Подвинувшись к нему, она заглядывала в лицо его, убедительно говоря:
— Устройте себе жизнь как-нибудь иначе… Вы сильный, молодой… хороший!..
— А коли хорош я, так и мне должно быть хорошо! — воскликнул Фома, чувствуя, как им овладевает волнение и сердце начинает трепетно биться…
— Ах, на земле всегда хорошим хуже, чем дурным!.. — с грустью сказала Медынская.
И снова из-под пальцев ее запрыгали дрожащие нотки музыки. Фома почувствовал, что, если он сейчас не начнет говорить то, что нужно, — позднее он ничего не скажет ей…
«Господи, благослови!» — мысленно произнес он и пониженным голосом, с напряжением в груди начал:
— Софья Павловна! Будет уж!.. Мне надо говорить… Я пришел сказать вам вот что: будет! Надо поступать прямо… открыто… Привлекали вы меня к себе сначала… а теперь вот отгораживаетесь от меня… Я не пойму, что вы говорите… у меня ум глухой… но Я ведь чувствую — спрятать себя вы хотите… я вижу — понимаете вы, с чем я пришел!
Его глаза разгорались, и с каждым словом голос становился горячей и громче. Она качнулась всем корпусом вперед и тревожно сказала:
— О, перестаньте…
— Нет уж — буду говорить!
— Я знаю, что вы хотите сказать…
— Не всё вы знаете! — с угрозой сказал Фома, вставая на ноги. — А вот я всё знаю про вас — всё!
— Да? Тем лучше для меня! — спокойно проговорила Медынская.
Она тоже встала с кушетки, как бы желая уйти куда-то, но, постояв секунды две, снова опустилась на свое место. Лицо у нее было серьезное, губы плотно сжаты, но глаза она опустила, и Фома не видел их выражения. Он думал, что когда скажет ей: «Я всё знаю про вас!» — она испугается, ей будет стыдно, и, смущенная, она попросит у него прощения за то, что играла с ним. Тогда он крепко обнимет ее и простит. Но этого не вышло: он сам смутился пред ее спокойствием, смотрел на нее, искал слов, чтобы продолжать свою речь, и не находил их.
— Тем лучше… — повторила она сухо и твердо. — Так вы узнали всё, да? И, конечно, осудили меня, как и следовало… Я понимаю, я виновата пред вами… Но… нет, я не буду оправдываться…
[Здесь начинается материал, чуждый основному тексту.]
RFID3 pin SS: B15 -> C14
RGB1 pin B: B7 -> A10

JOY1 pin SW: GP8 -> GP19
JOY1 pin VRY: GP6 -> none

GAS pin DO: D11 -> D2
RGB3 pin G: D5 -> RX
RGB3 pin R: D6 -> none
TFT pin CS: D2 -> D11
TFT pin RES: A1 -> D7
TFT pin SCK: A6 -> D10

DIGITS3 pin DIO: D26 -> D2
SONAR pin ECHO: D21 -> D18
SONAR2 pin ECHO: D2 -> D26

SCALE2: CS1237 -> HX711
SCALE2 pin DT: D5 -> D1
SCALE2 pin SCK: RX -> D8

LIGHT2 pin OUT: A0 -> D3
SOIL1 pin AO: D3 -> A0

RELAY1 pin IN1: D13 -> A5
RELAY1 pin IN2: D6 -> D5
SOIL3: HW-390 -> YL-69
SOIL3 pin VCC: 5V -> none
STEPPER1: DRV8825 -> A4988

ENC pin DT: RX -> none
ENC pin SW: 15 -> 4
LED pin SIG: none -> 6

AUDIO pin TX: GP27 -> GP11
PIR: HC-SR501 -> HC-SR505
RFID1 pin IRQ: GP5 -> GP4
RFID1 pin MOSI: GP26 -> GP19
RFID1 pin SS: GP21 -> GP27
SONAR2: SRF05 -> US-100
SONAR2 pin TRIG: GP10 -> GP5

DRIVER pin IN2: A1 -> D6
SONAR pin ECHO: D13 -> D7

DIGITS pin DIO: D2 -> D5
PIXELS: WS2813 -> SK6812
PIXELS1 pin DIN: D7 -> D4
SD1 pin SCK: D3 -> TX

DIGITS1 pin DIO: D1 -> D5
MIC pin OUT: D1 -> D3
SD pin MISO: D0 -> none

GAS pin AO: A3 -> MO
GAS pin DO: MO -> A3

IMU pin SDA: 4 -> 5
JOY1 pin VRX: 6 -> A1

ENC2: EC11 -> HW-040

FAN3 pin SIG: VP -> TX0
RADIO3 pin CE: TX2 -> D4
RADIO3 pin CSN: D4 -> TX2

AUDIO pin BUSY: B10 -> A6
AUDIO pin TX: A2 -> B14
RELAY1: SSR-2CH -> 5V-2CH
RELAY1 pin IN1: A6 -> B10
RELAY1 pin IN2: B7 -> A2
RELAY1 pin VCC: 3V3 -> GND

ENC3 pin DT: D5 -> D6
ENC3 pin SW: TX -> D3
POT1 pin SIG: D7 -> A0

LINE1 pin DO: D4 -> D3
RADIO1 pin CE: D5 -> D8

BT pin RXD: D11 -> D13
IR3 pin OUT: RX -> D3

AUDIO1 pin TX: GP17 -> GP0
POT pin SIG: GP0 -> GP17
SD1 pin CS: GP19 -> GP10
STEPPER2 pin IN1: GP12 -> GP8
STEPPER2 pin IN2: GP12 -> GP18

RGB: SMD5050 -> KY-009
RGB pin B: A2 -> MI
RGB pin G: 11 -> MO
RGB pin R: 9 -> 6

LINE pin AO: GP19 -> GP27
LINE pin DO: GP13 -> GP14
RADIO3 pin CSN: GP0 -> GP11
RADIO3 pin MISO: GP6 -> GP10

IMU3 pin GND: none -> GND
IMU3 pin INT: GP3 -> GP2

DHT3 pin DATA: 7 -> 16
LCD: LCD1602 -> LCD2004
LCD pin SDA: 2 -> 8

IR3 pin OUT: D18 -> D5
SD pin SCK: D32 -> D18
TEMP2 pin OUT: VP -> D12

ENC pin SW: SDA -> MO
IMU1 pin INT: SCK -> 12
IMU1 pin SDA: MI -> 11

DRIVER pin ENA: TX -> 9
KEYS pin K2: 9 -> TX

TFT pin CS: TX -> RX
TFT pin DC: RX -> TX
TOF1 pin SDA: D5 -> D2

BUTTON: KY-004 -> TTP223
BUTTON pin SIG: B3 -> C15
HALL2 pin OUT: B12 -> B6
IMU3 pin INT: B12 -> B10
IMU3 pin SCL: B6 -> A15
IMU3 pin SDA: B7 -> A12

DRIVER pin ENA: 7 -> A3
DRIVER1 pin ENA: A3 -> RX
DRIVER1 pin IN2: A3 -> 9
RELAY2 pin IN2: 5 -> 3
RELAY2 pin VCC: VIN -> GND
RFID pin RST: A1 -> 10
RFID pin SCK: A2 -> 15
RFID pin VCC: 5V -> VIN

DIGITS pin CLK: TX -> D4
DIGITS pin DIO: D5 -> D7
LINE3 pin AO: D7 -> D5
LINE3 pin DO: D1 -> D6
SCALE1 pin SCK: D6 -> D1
Она замолчала, вдруг нервным жестом подняв руки вверх, схватилась за голову… И стала оправлять волосы…
Фома глубоко вздохнул. Слова Медынской убили в нем какую-то надежду, надежду, присутствие которой в сердце своем он ощутил лишь теперь, когда она была убита. И с горьким упреком, покачивая головой, он сказал:
— Бывало, смотрел я на вас и думал: «Экая она красивая, хорошая… Голубка!..» А вы вот сами говорите — виновата… эхма!
Голос его оборвался. А женщина тихонько засмеялась.
— Какой вы славный и смешной…
Парень смотрел на нее, чувствуя себя обезоруженным ее ласковыми словами и печальной улыбкой. То холодное и жесткое, что он имел в груди против нее, таяло в нем от теплого блеска ее глаз. Женщина казалась ему теперь маленькой, беззащитной, как дитя. Она говорила что-то ласковым голосом, точно упрашивала, и всё улыбалась; но он не вслушивался в ее слова.